Chant or cheer-leading following the closing prayer?
The responses to the following FAQs come from Ric B, Chief Executive at the World Service Office. Page references are to the World Service Al-Anon Alateen Service Manual.
Is there an official answer on the “chant” or “cheerleading” following the closing prayer in meetings?
Concern over the length of meeting closings because of the additions of chants was a discussion topic at the 2001 World Service Conference. The Conference members concluded that it is not appropriate for the WSO or the Conference to make a policy or issue a statement regarding the use of chants in the closing of a meeting. Conference members were in agreement that it is within group autonomy to determine the use of chants and/or prayers at the end of a meeting by making a group conscience decision that abides by the Traditions. The group conscience decision could then be stated at the end of the meeting. Conference members were reminded that our co-founder, Lois W., said, “It doesn’t matter what [prayer] we close with, but we close with a spiritual moment.” Details of this discussion can be found in the 2001 World Conference Summary, page 21.
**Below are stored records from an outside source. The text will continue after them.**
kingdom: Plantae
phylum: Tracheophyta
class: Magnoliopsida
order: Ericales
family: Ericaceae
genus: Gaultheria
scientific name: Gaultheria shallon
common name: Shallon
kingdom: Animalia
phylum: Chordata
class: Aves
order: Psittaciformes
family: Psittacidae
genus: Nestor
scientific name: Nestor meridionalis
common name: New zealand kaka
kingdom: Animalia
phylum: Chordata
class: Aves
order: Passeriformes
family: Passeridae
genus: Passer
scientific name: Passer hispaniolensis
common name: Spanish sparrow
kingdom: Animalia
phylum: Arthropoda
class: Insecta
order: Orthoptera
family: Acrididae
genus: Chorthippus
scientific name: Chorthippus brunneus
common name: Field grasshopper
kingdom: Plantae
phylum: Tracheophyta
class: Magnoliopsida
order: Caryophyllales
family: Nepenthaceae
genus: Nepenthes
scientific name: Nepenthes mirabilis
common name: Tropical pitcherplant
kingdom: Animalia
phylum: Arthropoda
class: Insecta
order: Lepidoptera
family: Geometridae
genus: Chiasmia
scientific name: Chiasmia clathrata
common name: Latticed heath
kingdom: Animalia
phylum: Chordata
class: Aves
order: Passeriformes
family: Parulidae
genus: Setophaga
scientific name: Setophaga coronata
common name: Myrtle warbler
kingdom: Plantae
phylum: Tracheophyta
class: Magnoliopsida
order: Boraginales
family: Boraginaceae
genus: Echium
So there is no official policy regarding chants; how groups close their meetings is the decision of an informed group conscience. The only reference to the closing at the end of a meeting in the Al-Anon/Alateen Service Manual is the Suggested Al-Anon/Alateen Closing on page 24 (2006-2009 edition). It states at the end of the Suggested Closing: “It is suggested that groups close in a manner that is agreeable to the group conscience.” (The Service Manual can be found on the Al-Anon/Alateen Members’ Web site: www.al-anon.alateen.org/members under the “Group Services” tab. The password to enter the Members’ site is your group name followed by AFG, e.g. Easy Does It AFG.)
Some additional things to think about regarding “chants”:
o Chants are not part of Al-Anon and came into the program from treatment centers and other 12 Step programs.
o When looking at the faces of newcomers when members are chanting and pumping their arms, they are clearly left out of the process.
o Such chants and behaviors may reinforce the idea that Al-Anon is a cult when we know that it isn't nor do we want it to be perceived to be.
o The experience of some groups has been that adding the Al-Anon Declaration at the end of their chosen closing prayer seems to replace the chants. In 2006, every group was sent a table card to display the Declaration, and it is printed in the “Groups at Work” section of the Al-Anon/Alateen Service Manual (page 24 in the 2006-2009 edition).